Monday, March 09, 2009

Business Leery Of Obama’s Tax Plans


The nation’s most successful small business owners could pay higher taxes under President Obama’s budget plan.

The income of most small businesses is taxed at the individual level. The budget plan calls for increasing the top two tax rates to 36 percent and 39.6 percent in 2011, up from the current rates of 33 percent and 35 percent.

These higher-income taxpayers also would not receive the full value of their itemized deductions, and they would see their capital gains and dividends taxed at a 20 percent rate instead of 15 percent.

That’s bad news for small business owners who report more than $200,000 in income as individuals or more than $250,000 as joint filers.

Only 9 percent of taxpayers who report small business income make this much money, however, according to the Center on Budget and Policy Priorities. Plus many of these taxpayers are passive investors in small businesses, not owner/operators.
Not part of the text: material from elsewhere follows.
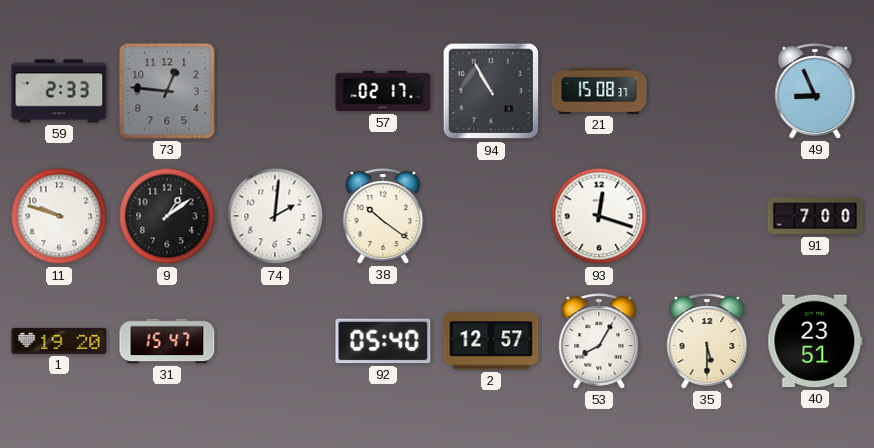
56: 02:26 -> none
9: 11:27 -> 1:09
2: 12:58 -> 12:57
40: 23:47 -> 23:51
Most small business owners are middle-income individuals who would receive tax cuts under Obama’s budget and would benefit from his proposal for health care reform, said Robert Greenstein, the center’s executive director.

“In fact, small businesses would win under this budget,” Greenstein said.

Small business owners who make the most money, however, also are the most likely to invest in their businesses and hire additional workers, according to the U.S. Chamber of Commerce.